The emergency proposal was tabled by the ruling Union Solidarity and Development Party (USDP)’s lower house representative and former general Thura Aye Myint last week. It was approved by the lower house on Friday and passed on to the union parliament.
Parliament’s Peace Making Committee chairperson and fellow Lower House USDP representative Thein Zaw said sections of the constitution should be amended to promote ethnic unity during a debate in parliament yesterday.
With the parliament’s sixth session ending tomorrow, Lower House Speaker Shwe Mann said MPs would be able to submit their suggestions for the potential committee members before 25 June.
Shan Nationalities Democratic Party’s Lower House representative Ye Htun said constitutional amendments should focus on providing Burma’s ethnic minorities with equal rights and grant more legislative power to regional governments.

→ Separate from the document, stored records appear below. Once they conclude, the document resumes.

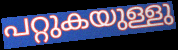
പറ്റുകയുള്ളു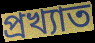
প্ৰখ্যাত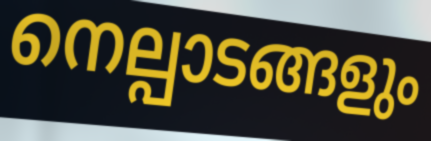
നെല്പാടങ്ങളും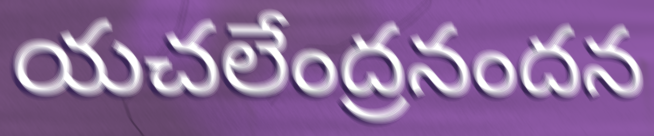
యచలేంద్రనందనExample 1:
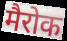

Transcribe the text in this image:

मैरोक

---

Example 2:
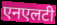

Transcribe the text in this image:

एनएलटी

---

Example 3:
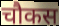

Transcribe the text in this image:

चौकस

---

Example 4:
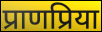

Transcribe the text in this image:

प्राणप्रिया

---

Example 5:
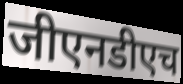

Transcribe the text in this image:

जीएनडीएच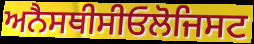
ਅਨੈਸਥੀਸੀਓਲੋਜਿਸਟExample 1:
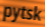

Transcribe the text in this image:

pytsk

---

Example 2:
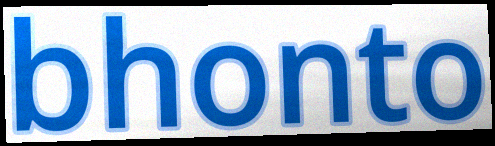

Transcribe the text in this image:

bhonto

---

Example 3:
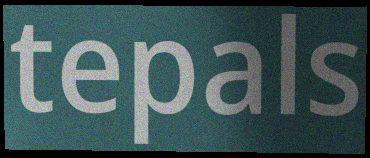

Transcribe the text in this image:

tepals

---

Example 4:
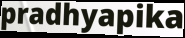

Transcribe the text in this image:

pradhyapika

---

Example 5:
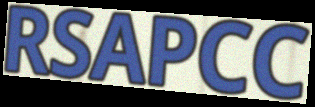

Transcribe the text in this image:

RSAPCC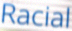
Racial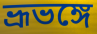
ভ্রূভঙ্গে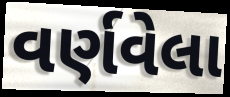
વર્ણવેલા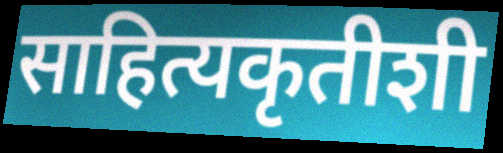
साहित्यकृतीशी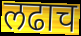
लढाच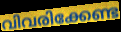
വിവരിക്കേണ്ട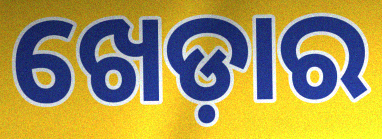
ଖେଡ଼ାରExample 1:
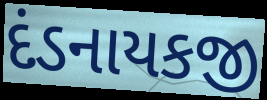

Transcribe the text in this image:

દંડનાયકજી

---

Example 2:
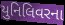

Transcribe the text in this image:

યુનિલિવરના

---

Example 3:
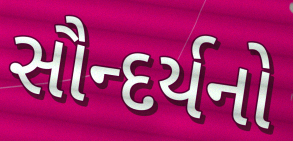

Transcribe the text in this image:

સૌન્દર્યનો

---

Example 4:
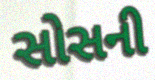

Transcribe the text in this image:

સોસની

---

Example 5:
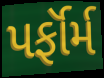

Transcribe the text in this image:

પર્ફૉર્મ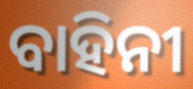
ବାହିନୀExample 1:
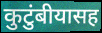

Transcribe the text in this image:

कुटुंबीयासह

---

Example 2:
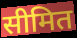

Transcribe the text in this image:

सीमित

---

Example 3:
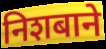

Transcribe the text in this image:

निशबाने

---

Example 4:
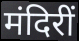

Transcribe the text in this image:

मंदिरीं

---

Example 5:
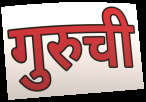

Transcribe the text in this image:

गुरुची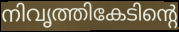
നിവൃത്തികേടിന്റെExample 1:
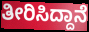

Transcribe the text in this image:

ತೀರಿಸಿದ್ದಾನೆ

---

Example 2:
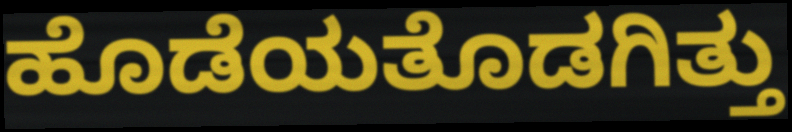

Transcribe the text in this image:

ಹೊಡೆಯತೊಡಗಿತ್ತು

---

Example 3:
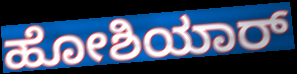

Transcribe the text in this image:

ಹೋಶಿಯಾರ್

“For ethnic unity, [there needs to be] equal rights for ethnic minorities in the country and more legislative power should be granted to [administrative regions], which will also allow for more administrative [control] in regional governments,” said Ye Htun.
“There is no constitution that is agreed by 100 percent of the population – I don’t think the 92% approval of the 2008 constitution referendum was a correct figure that reflected the real situation.”
The 2008 legislation was drafted by the former military junta and formally approved during a rigged referendum, which was conducted after Burma was struck by Cyclone Nargis, which killed more than 130,000 people.
The constitution contains several controversial provisions, including a mandate that preserves 25 percent of the parliamentary seats for the military.
The constitution also prohibits anyone with “foreign” familial ties from leading the country, which effectively prevents opposition leader Aung San Suu Kyi from becoming president in 2015.